3.5 Proposed Algorithm


Input: Dictionary, documents Di

Outputs: Outlier pages

Other variable: Total weight of document WDi, Threshold weight WDmin

1. Read the contents of the documents (Di) and dictionary

2. For (int i =0; i< NoOfDoc i ++) {//Beginning of the first outer loop

3. For (int j =0; j< NoOfWords j++) {//Beginning of the first inner loop

4. IF (word exists in the dictionary){//Beginning of the outer IF-ELSE

5. Increase Weight of the doc.


7. Else {

8. Generate n-grams for the word








9. For (int n =0; n< NoOfNgrams; n++) {//Beginning of the second inner loop

10. IF (N-gram exists in dictionary) {//Beginning of the inner IF-ELSE

11. Increase Weight of the doc.

12.} Else

13. Weight retained as it is

14.} End IF//Ending of inner IF-ELSE

15.} // Ending of second inner for loop

16.} End IF//Ending of outer IF-ELSE

17.} // end of first inner for loop

18. WDi =Total weight of the doc.

19. Pages with WDi < WDmin are outliers

20.}//end of outer for loop

21. End of Algorithm.

4. Experimental Work and Result Analysis

This section presents the analysis of experimental results of the n-gram-based algorithm for mining web content outlier

For experimental test framework developed in java based on the proposed algorithm take Mata tag file of Resume related web pages. This is generated by Win Web Crawler. The format of file is URL, Base, Domain, Title, Description, Keyword, Body Text, Last Modified, and Content Length. Now this file is used to analyze the content of the pages of the given category and finding outliers between them

Experimental file contains the information for 100 resume related web pages (Pages mainly from Resume related service providers)
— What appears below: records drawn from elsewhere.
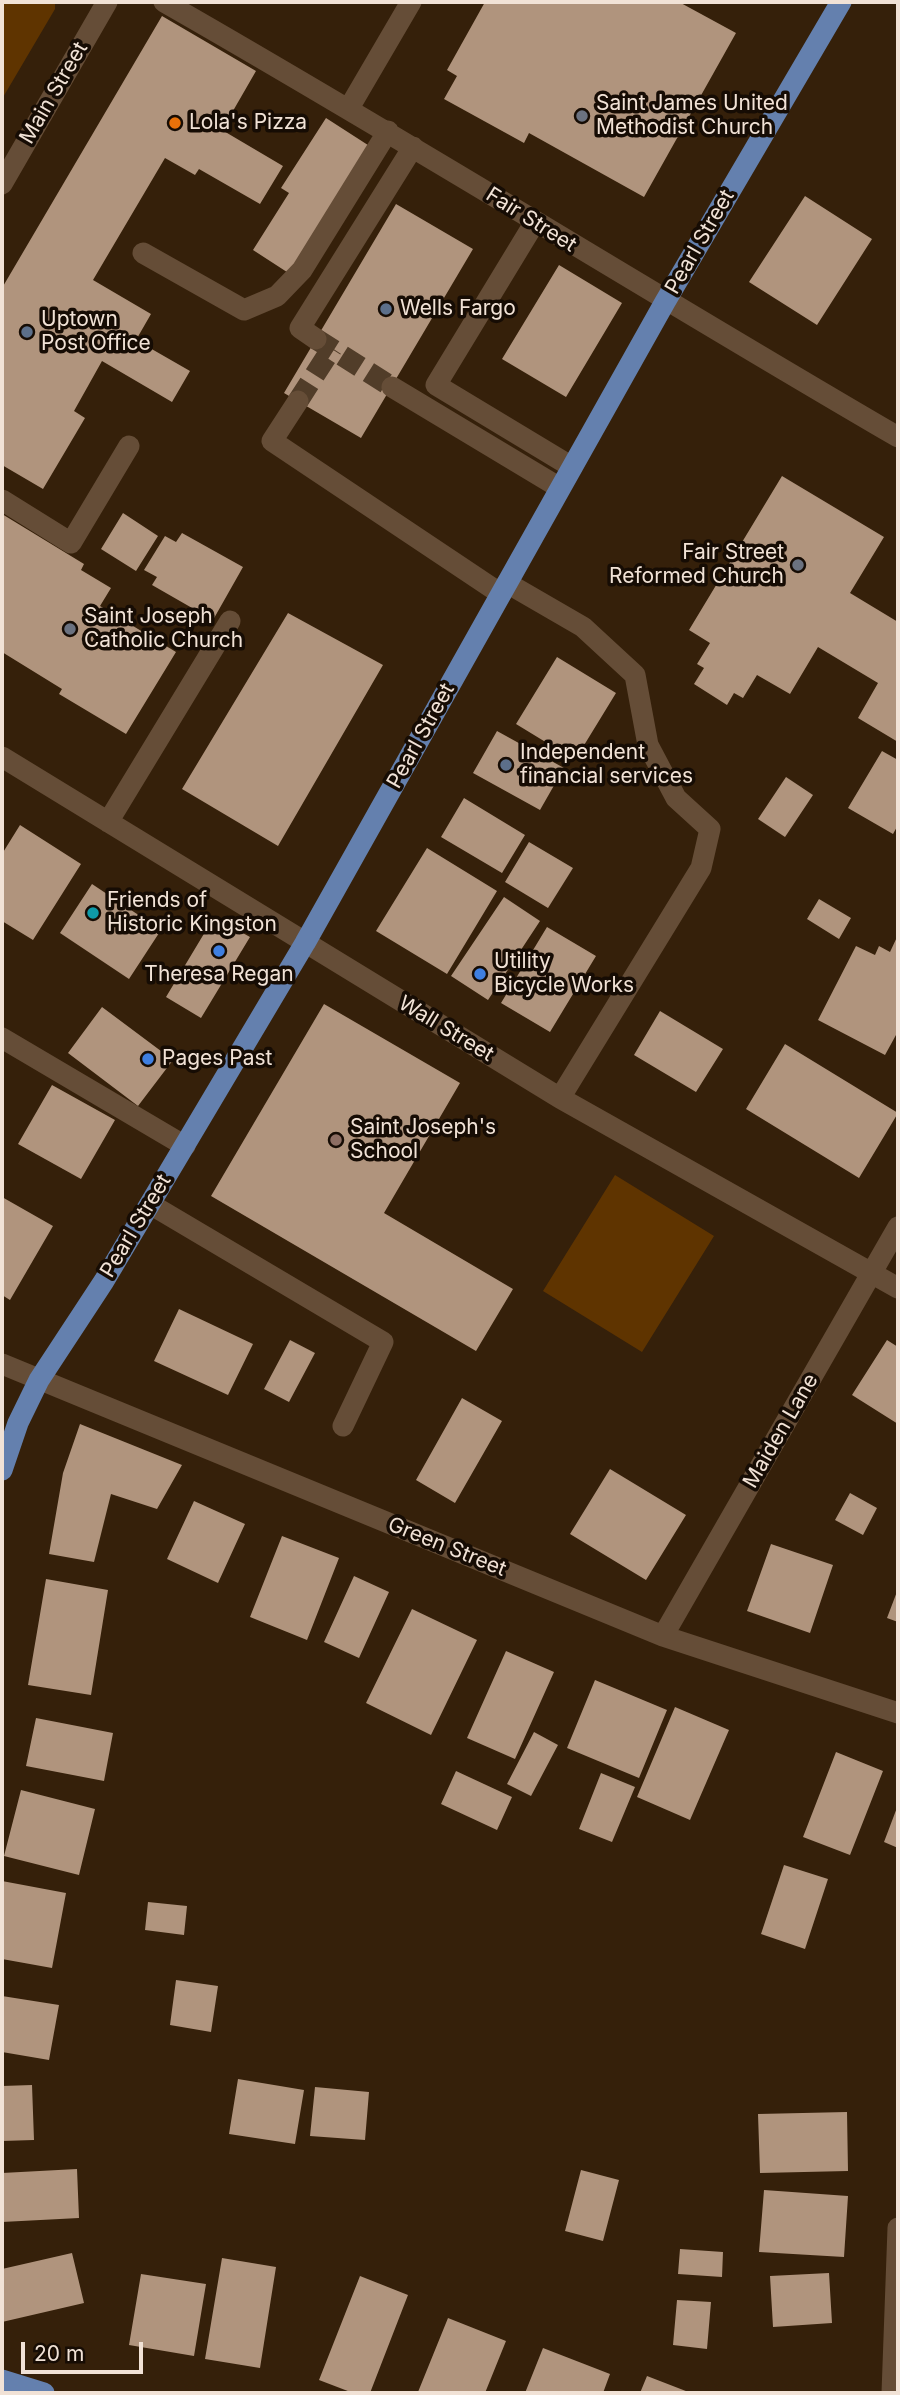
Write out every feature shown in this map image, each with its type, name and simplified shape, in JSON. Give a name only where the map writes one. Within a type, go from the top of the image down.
[{"type":"main road","name":"Pearl Street","points":[[2,1469],[18,1423],[39,1380],[150,1204],[305,943],[665,302],[841,2]]},
{"type":"main road","points":[[2,2380],[44,2393]]},
{"type":"street","name":"Main Street","points":[[2,184],[107,2]]},
{"type":"street","name":"Fair Street","points":[[164,2],[388,131],[665,302],[898,437]]},
{"type":"street","points":[[349,108],[411,2]]},
{"type":"street","points":[[143,253],[244,310],[277,296],[302,270],[388,131]]},
{"type":"street","points":[[316,339],[300,328],[413,147]]},
{"type":"street","points":[[535,222],[436,385],[572,467]]},
{"type":"street","points":[[392,387],[560,488]]},
{"type":"street","points":[[298,401],[272,441],[504,589],[583,627],[635,675],[648,745],[676,797],[710,829],[701,868],[560,1098]]},
{"type":"street","points":[[2,500],[71,543],[129,446]]},
{"type":"street","points":[[107,822],[230,621]]},
{"type":"street","name":"Wall Street","points":[[2,757],[560,1098],[898,1288]]},
{"type":"street","points":[[2,1038],[185,1146]]},
{"type":"street","points":[[150,1204],[383,1342],[343,1426]]},
{"type":"street","name":"Maiden Lane","points":[[663,1636],[898,1227]]},
{"type":"street","name":"Green Street","points":[[2,1364],[663,1636],[898,1713]]},
{"type":"street","points":[[892,2393],[898,2228]]},
{"type":"shaded area","points":[[2,2],[55,2],[55,9],[2,99]]},
{"type":"shaded area","points":[[615,1175],[714,1236],[642,1352],[543,1291]]},
{"type":"building","name":"Saint James United Methodist Church","points":[[485,2],[679,2],[736,33],[644,197],[529,133],[524,143],[444,99],[457,76],[447,70]]},
{"type":"building","points":[[162,16],[256,71],[222,130],[283,166],[260,204],[199,169],[195,175],[165,158],[93,280],[151,314],[136,340],[190,371],[172,402],[102,361],[74,411],[85,418],[43,489],[2,465],[2,288]]},
{"type":"building","points":[[326,118],[371,147],[290,274],[253,250],[289,193],[281,188]]},
{"type":"building","points":[[805,196],[872,239],[817,325],[749,282]]},
{"type":"building","name":"Wells Fargo","points":[[396,204],[473,249],[361,438],[284,393]]},
{"type":"building","points":[[559,265],[622,303],[566,397],[502,359]]},
{"type":"building","name":"Fair Street Reformed Church","points":[[782,476],[884,537],[850,593],[898,622],[898,742],[858,718],[878,683],[818,647],[790,694],[757,675],[743,698],[734,693],[727,705],[694,684],[704,668],[697,664],[710,643],[689,630]]},
{"type":"building","points":[[123,513],[158,536],[136,571],[101,549]]},
{"type":"building","name":"Saint Joseph Catholic Church","points":[[2,514],[84,564],[81,570],[111,588],[100,606],[176,652],[126,734],[59,694],[62,689],[2,652]]},
{"type":"building","points":[[182,533],[243,567],[213,620],[152,585],[157,577],[144,570],[165,536],[176,542]]},
{"type":"building","points":[[288,613],[383,665],[278,846],[182,789]]},
{"type":"building","points":[[557,657],[616,693],[575,760],[516,724]]},
{"type":"building","points":[[497,731],[564,768],[540,810],[473,773]]},
{"type":"building","points":[[882,751],[898,760],[898,825],[893,834],[848,808]]},
{"type":"building","points":[[786,777],[813,795],[785,837],[758,819]]},
{"type":"building","points":[[464,798],[525,835],[502,873],[441,837]]},
{"type":"building","points":[[20,825],[81,864],[33,940],[2,921],[2,854]]},
{"type":"building","points":[[529,842],[573,868],[548,908],[505,882]]},
{"type":"building","points":[[427,848],[497,891],[447,974],[376,931]]},
{"type":"building","points":[[92,884],[161,930],[129,979],[60,933]]},
{"type":"building","points":[[504,897],[540,921],[488,1000],[451,976]]},
{"type":"building","points":[[819,899],[851,918],[839,939],[807,919]]},
{"type":"building","points":[[214,917],[250,937],[201,1018],[166,997]]},
{"type":"building","points":[[547,927],[596,956],[550,1032],[501,1003]]},
{"type":"building","points":[[898,935],[898,1037],[896,1035],[885,1055],[818,1020],[856,946],[875,955],[879,946],[890,952]]},
{"type":"building","name":"Saint Joseph's School","points":[[324,1004],[460,1083],[384,1213],[513,1289],[476,1351],[211,1196]]},
{"type":"building","points":[[102,1007],[173,1060],[138,1106],[68,1053]]},
{"type":"building","points":[[660,1011],[723,1049],[696,1092],[634,1055]]},
{"type":"building","points":[[785,1044],[898,1113],[859,1178],[746,1109]]},
{"type":"building","points":[[52,1085],[115,1120],[81,1179],[18,1144]]},
{"type":"building","points":[[2,1197],[53,1226],[10,1300],[2,1295]]},
{"type":"building","points":[[179,1309],[253,1344],[228,1395],[154,1361]]},
{"type":"building","points":[[290,1340],[315,1353],[289,1402],[264,1389]]},
{"type":"building","points":[[887,1340],[898,1347],[898,1424],[852,1395]]},
{"type":"building","points":[[462,1398],[502,1421],[455,1503],[416,1480]]},
{"type":"building","points":[[80,1424],[182,1465],[157,1509],[111,1494],[94,1562],[49,1554],[63,1473]]},
{"type":"building","points":[[610,1469],[686,1515],[646,1580],[570,1534]]},
{"type":"building","points":[[850,1493],[877,1508],[863,1535],[835,1520]]},
{"type":"building","points":[[194,1501],[245,1524],[218,1583],[167,1559]]},
{"type":"building","points":[[282,1536],[339,1558],[307,1640],[250,1617]]},
{"type":"building","points":[[771,1544],[833,1565],[810,1633],[747,1611]]},
{"type":"building","points":[[354,1576],[389,1592],[359,1658],[324,1642]]},
{"type":"building","points":[[46,1579],[108,1590],[91,1695],[28,1685]]},
{"type":"building","points":[[898,1589],[898,1622],[887,1618]]},
{"type":"building","points":[[412,1609],[477,1640],[431,1735],[366,1703]]},
{"type":"building","points":[[506,1651],[554,1672],[515,1759],[467,1738]]},
{"type":"building","points":[[595,1680],[667,1710],[639,1778],[567,1748]]},
{"type":"building","points":[[675,1707],[729,1730],[690,1820],[637,1797]]},
{"type":"building","points":[[36,1718],[113,1733],[104,1781],[26,1766]]},
{"type":"building","points":[[534,1732],[558,1745],[531,1796],[507,1784]]},
{"type":"building","points":[[836,1752],[883,1771],[850,1855],[803,1837]]},
{"type":"building","points":[[456,1771],[512,1797],[497,1830],[441,1804]]},
{"type":"building","points":[[601,1773],[635,1787],[612,1842],[579,1829]]},
{"type":"building","points":[[21,1790],[95,1809],[79,1875],[4,1856]]},
{"type":"building","points":[[898,1805],[898,1848],[884,1842]]},
{"type":"building","points":[[784,1865],[828,1879],[805,1949],[761,1934]]},
{"type":"building","points":[[2,1881],[66,1893],[52,1968],[2,1959]]},
{"type":"building","points":[[148,1902],[187,1906],[184,1935],[145,1930]]},
{"type":"building","points":[[176,1980],[218,1986],[211,2032],[170,2025]]},
{"type":"building","points":[[2,1996],[59,2005],[49,2060],[2,2052]]},
{"type":"building","points":[[238,2079],[304,2090],[295,2144],[229,2134]]},
{"type":"building","points":[[32,2085],[34,2140],[2,2141],[2,2086]]},
{"type":"building","points":[[315,2087],[369,2092],[365,2140],[310,2136]]},
{"type":"building","points":[[847,2112],[848,2171],[760,2173],[758,2114]]},
{"type":"building","points":[[77,2169],[79,2218],[2,2222],[2,2173]]},
{"type":"building","points":[[581,2170],[619,2180],[603,2241],[565,2231]]},
{"type":"building","points":[[764,2190],[848,2196],[844,2257],[759,2252]]},
{"type":"building","points":[[680,2249],[723,2252],[722,2277],[678,2274]]},
{"type":"building","points":[[72,2253],[84,2303],[2,2322],[2,2269]]},
{"type":"building","points":[[222,2258],[276,2267],[260,2368],[205,2359]]},
{"type":"building","points":[[829,2273],[832,2323],[773,2327],[770,2276]]},
{"type":"building","points":[[141,2274],[206,2284],[194,2356],[129,2345]]},
{"type":"building","points":[[360,2276],[408,2295],[370,2393],[353,2393],[319,2380]]},
{"type":"building","points":[[677,2300],[711,2302],[707,2349],[673,2345]]},
{"type":"building","points":[[448,2318],[506,2341],[485,2393],[418,2392]]},
{"type":"building","points":[[543,2348],[610,2374],[603,2393],[525,2393]]},
{"type":"building","points":[[647,2376],[691,2393],[640,2393]]},
{"type":"tunnel","points":[[316,339],[392,387]]},
{"type":"tunnel","points":[[298,401],[332,348]]},
{"type":"place","name":"Saint James United Methodist Church","points":[[582,116]]},
{"type":"place","name":"Lola's Pizza","points":[[175,123]]},
{"type":"place","name":"Wells Fargo","points":[[386,309]]},
{"type":"place","name":"Uptown Post Office","points":[[27,332]]},
{"type":"place","name":"Fair Street Reformed Church","points":[[798,565]]},
{"type":"place","name":"Saint Joseph Catholic Church","points":[[70,629]]},
{"type":"place","name":"Independent financial services","points":[[506,765]]},
{"type":"place","name":"Friends of Historic Kingston","points":[[93,913]]},
{"type":"place","name":"Theresa Regan","points":[[219,951]]},
{"type":"place","name":"Utility Bicycle Works","points":[[480,974]]},
{"type":"place","name":"Pages Past","points":[[148,1059]]},
{"type":"place","name":"Saint Joseph's School","points":[[336,1140]]}]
The contents enclosed in the Meta tags field were retrieved and preprocessed. After that weights are assigned based on the presence of words in domain dictionary. And than compare the each web page weight with threshold weight.
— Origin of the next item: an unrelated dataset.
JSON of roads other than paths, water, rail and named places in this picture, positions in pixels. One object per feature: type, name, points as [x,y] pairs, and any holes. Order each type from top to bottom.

The resultant outlier page information file is generated by the algorithm which identifies seven outlier pages which having less relevant contents. The resultant file looks like

Figure 2 Resultant Outlier Pages

The result shows number of outlier pages as a part of whole documents set

The results generated by our algorithm indicate the proposed algorithm is capable of identifying web content outliers efficiently. And results also shows that using N-Gram technique performs matching of the words vary effectively.

Results generated by algorithm also show comparison between N-gram technique and without using N-Gram technique.
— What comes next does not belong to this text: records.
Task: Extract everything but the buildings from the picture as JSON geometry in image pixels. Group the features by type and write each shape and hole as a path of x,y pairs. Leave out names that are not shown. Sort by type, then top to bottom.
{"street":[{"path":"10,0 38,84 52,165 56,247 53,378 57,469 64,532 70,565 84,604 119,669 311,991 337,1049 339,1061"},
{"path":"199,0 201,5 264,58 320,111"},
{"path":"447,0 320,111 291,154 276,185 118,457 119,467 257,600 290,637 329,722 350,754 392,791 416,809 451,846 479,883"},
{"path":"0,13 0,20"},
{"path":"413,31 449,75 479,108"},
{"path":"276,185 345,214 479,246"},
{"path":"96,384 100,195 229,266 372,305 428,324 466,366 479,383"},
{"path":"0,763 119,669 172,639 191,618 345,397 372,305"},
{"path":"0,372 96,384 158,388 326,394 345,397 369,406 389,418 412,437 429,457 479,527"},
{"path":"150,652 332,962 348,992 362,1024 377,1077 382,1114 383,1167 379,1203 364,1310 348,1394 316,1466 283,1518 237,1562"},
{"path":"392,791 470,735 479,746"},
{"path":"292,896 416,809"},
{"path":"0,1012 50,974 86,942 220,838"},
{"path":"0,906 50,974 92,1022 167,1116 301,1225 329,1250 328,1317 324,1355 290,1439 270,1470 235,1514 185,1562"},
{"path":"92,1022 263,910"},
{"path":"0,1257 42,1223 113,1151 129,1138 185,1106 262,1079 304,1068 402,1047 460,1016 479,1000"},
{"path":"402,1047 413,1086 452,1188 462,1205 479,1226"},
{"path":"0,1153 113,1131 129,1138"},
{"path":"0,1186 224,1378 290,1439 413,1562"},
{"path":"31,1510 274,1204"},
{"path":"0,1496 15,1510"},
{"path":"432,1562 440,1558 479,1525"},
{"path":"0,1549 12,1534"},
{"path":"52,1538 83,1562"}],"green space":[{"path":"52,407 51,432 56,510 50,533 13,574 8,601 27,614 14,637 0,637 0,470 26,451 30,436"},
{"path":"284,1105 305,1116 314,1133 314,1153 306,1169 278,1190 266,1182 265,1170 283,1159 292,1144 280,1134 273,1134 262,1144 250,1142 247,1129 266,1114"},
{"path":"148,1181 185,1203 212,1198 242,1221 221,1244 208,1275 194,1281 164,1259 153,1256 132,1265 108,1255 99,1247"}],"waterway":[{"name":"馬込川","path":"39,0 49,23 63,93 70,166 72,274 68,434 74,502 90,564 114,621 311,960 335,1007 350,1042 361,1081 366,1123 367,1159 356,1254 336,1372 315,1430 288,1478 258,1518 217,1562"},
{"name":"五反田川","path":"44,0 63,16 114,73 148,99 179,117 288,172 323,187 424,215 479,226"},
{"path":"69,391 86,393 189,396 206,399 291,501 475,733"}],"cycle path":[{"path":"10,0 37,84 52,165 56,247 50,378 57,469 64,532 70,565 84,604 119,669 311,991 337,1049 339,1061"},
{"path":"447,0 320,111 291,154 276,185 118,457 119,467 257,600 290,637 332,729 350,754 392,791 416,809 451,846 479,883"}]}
The resultant graphs for comparison are

Figure 3 Comparison of in terms of Weights

Figure 4

Comparison of in terms of No of Outlier Pages

5. Conclusion

This paper provides realistic meaning of web outliers. In addition, it provides an algorithm for mining web content outliers. Our Web Content Outlier Mining Algorithm retrieves the outlier pages very efficiently. Used N- Gram technique improves the accuracy of the algorithm and also the size of domain dictionary is controlled. The selection of Domain Dictionary and Threshold value should be very efficient for yielding efficient algorithmic result.

Area of future research includes the experimental evaluation of full word match algorithms and n-gram-based algorithms in terms of response time. Future scope also includes different weighting methods by which efficiency and performance of the algorithm can be improved. The future work may also lode into the development of the algorithm without using Domain dictionary.

Finally, benchmark data needs to be established for evaluating the performance of web outlier mining algorithms.